• GOAL OF THE EXERCISE: Can you quote every row below word for word, leaving out the pictures?

• MATERIAL TO PROCESS:
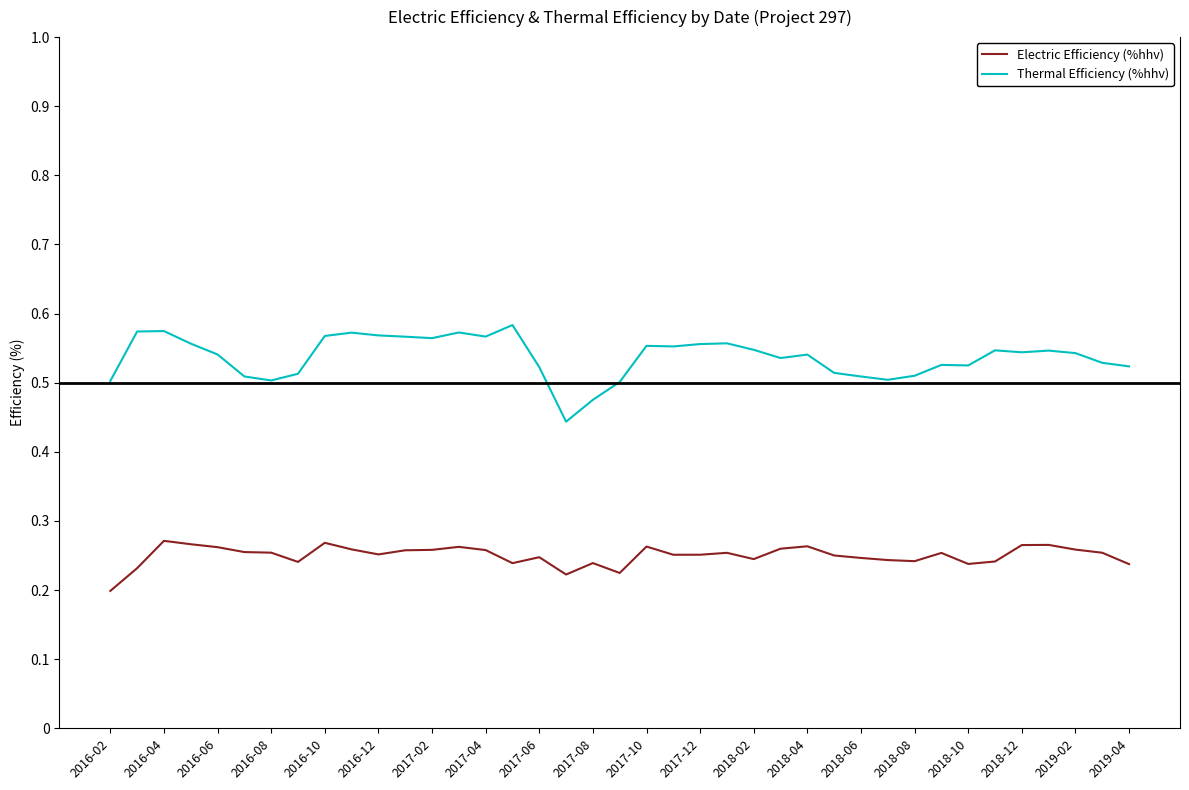

What is the value of the Thermal Efficiency (%hhv) point at the 15th from the left?

56.7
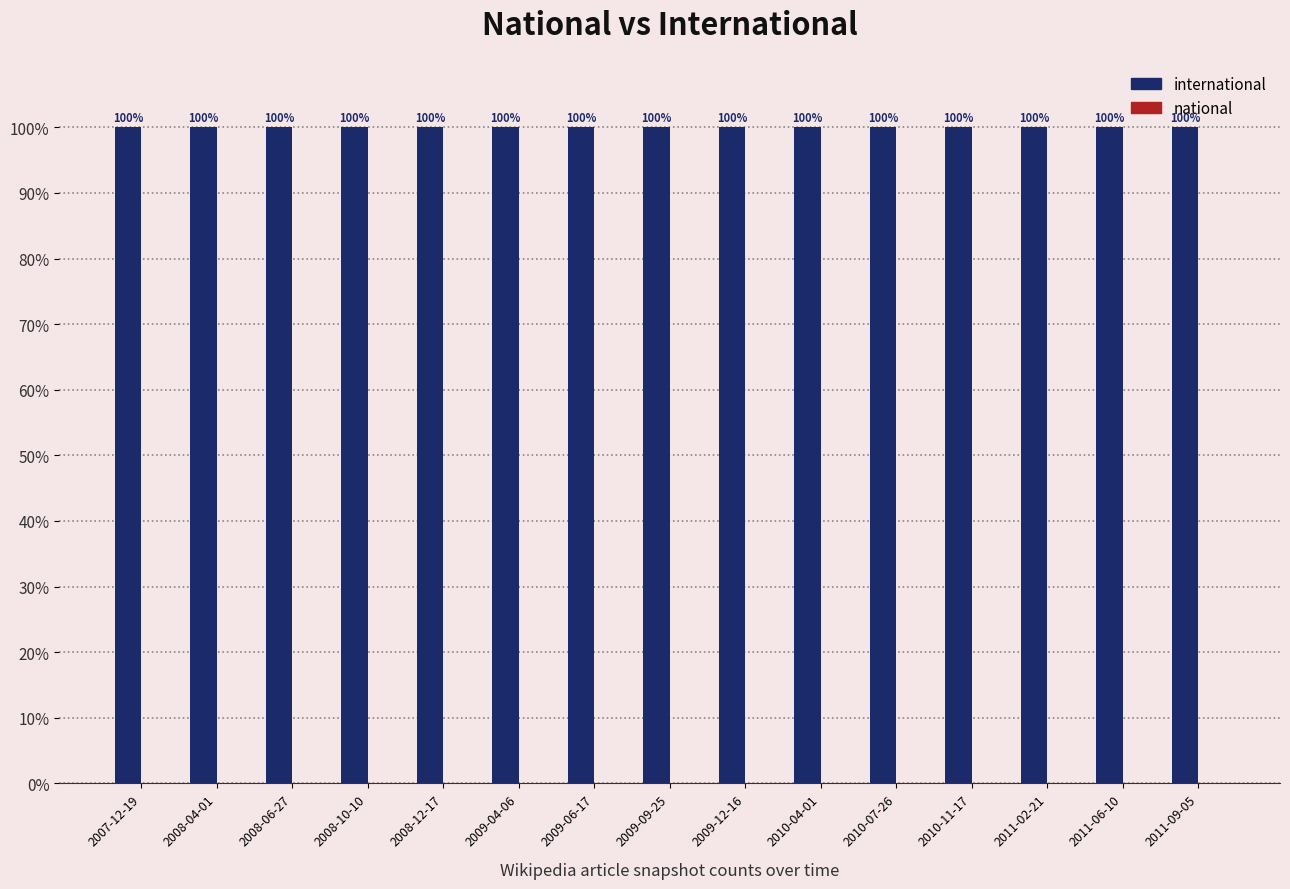

What is the total value across all series at 2011-09-05?

100.0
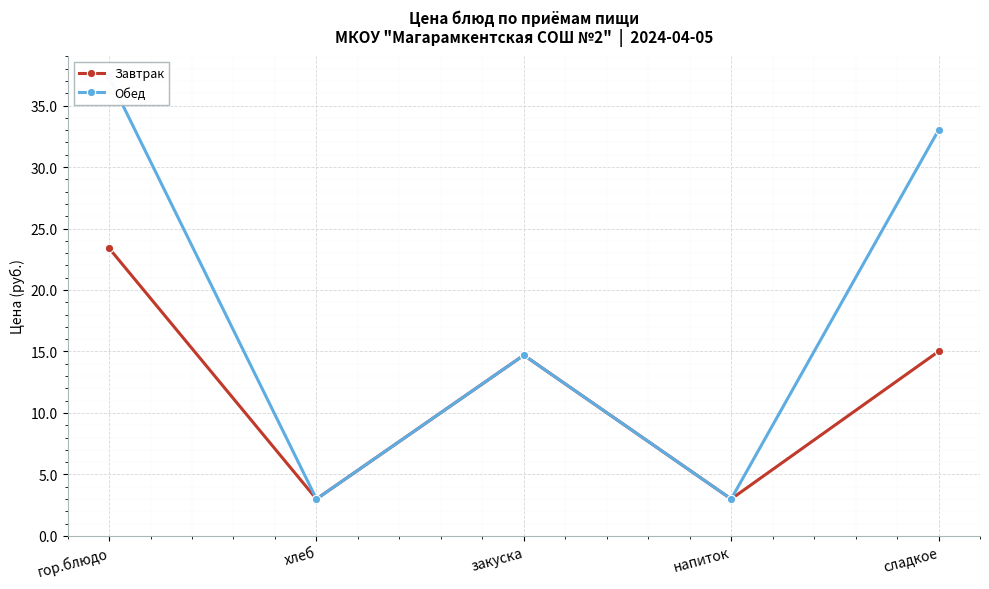

True or false: Завтрак and Обед intersect in this chart.

False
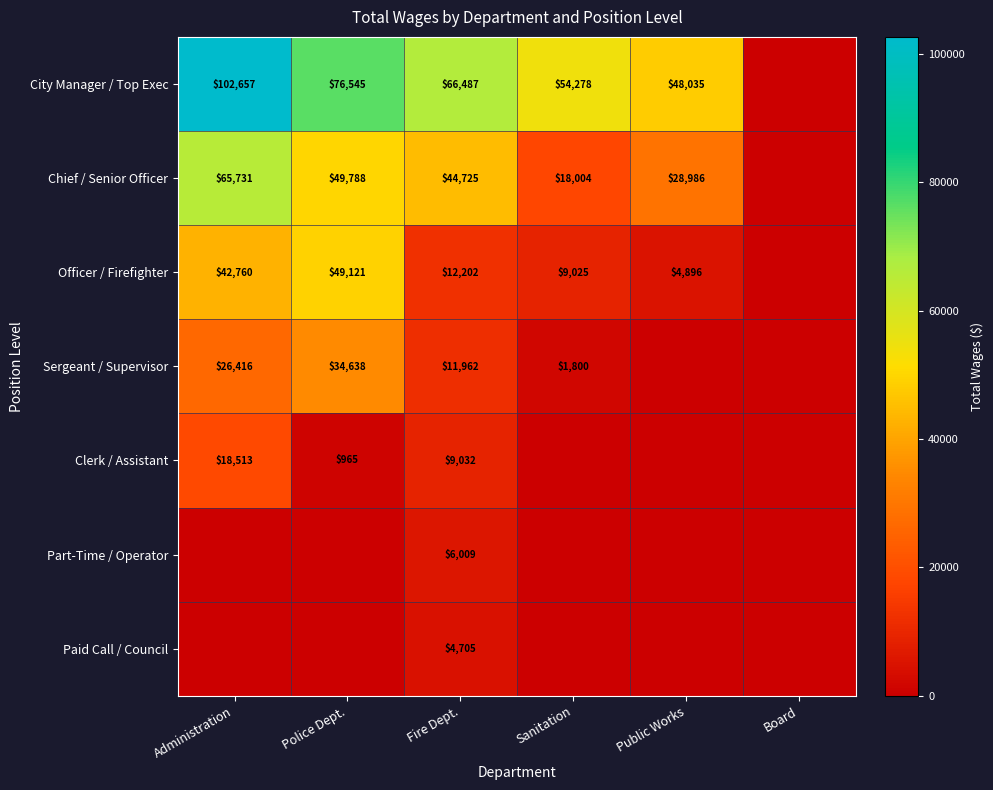

What is the difference between the highest and lowest values at Police Dept.?

76545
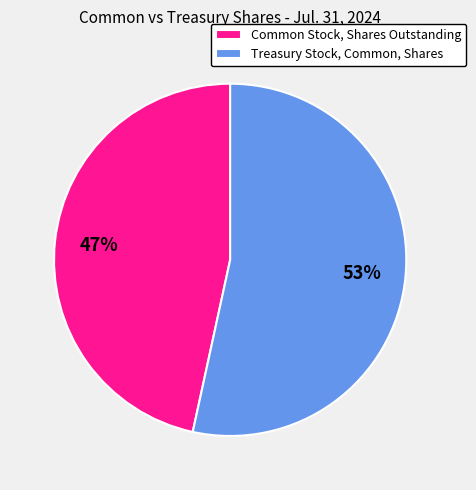

How many slices are in this pie chart?

2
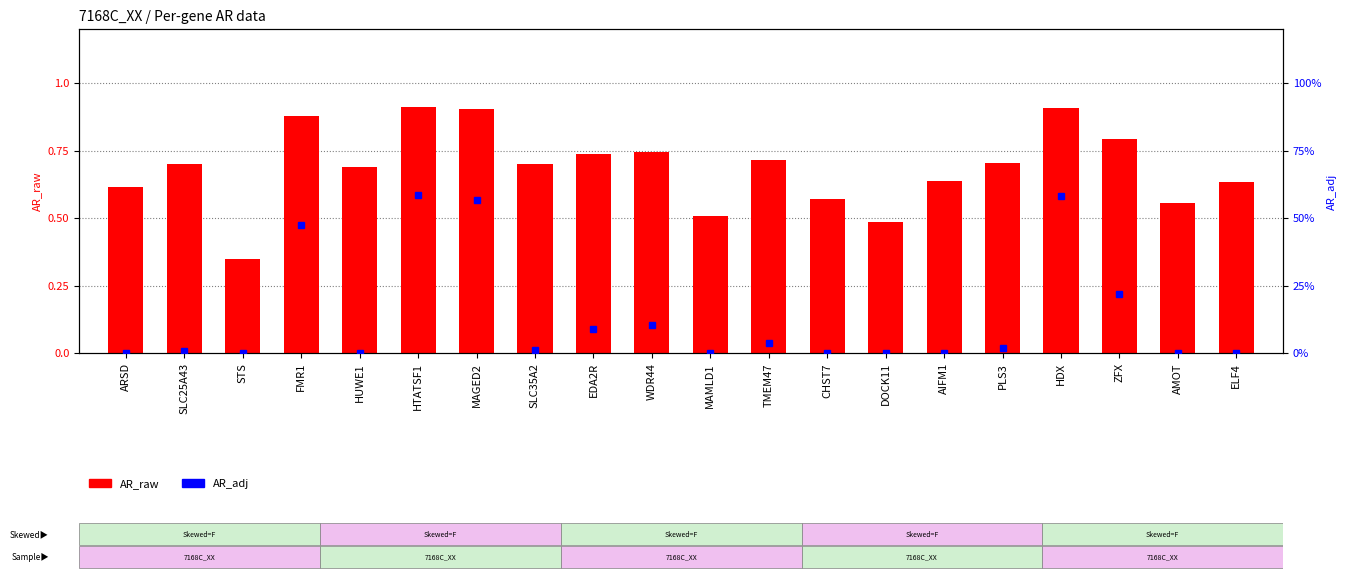

How many bars are there in each group?

2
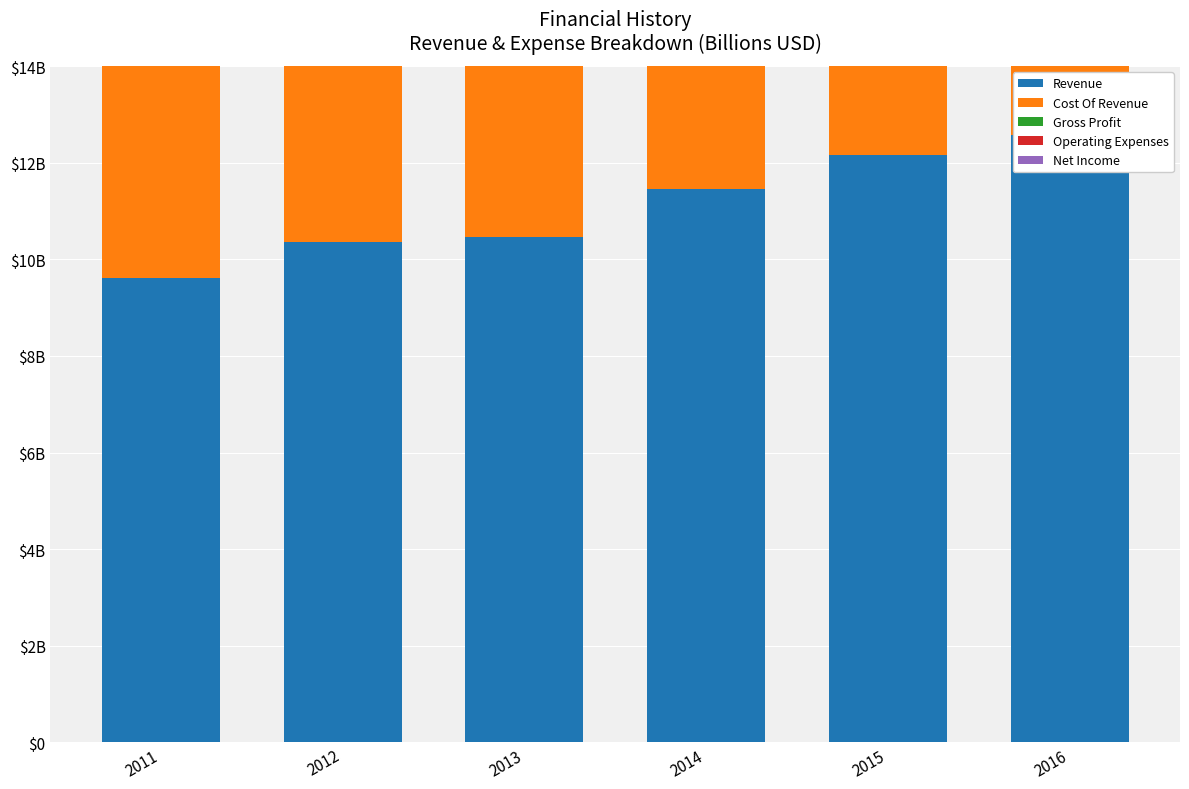

List the labels in order of Cost Of Revenue value, largest first.

2016, 2015, 2014, 2012, 2013, 2011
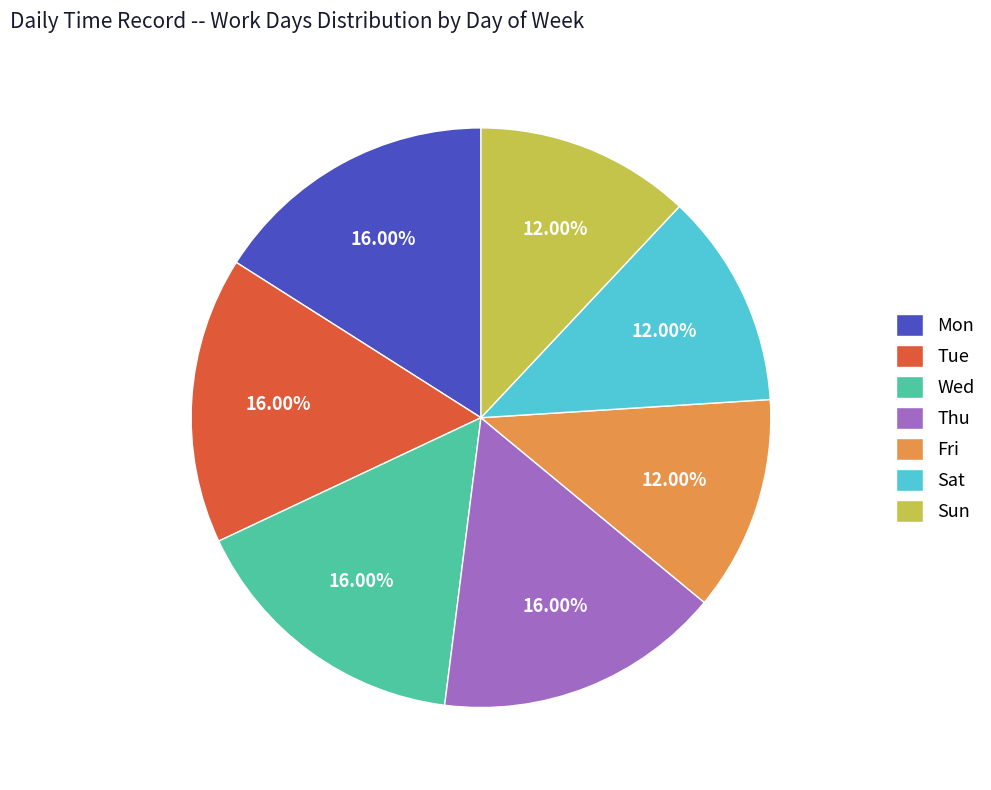

What percentage is the Fri slice, to the nearest percent?

12%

• SOLVED PROBLEM:
What is the value of the Thermal Efficiency (%hhv) point at the 15th from the left?

56.7

What is the total value across all series at 2011-09-05?

100.0

True or false: Завтрак and Обед intersect in this chart.

False

What is the difference between the highest and lowest values at Police Dept.?

76545

How many slices are in this pie chart?

2

How many bars are there in each group?

2

List the labels in order of Cost Of Revenue value, largest first.

2016, 2015, 2014, 2012, 2013, 2011

What percentage is the Fri slice, to the nearest percent?

12%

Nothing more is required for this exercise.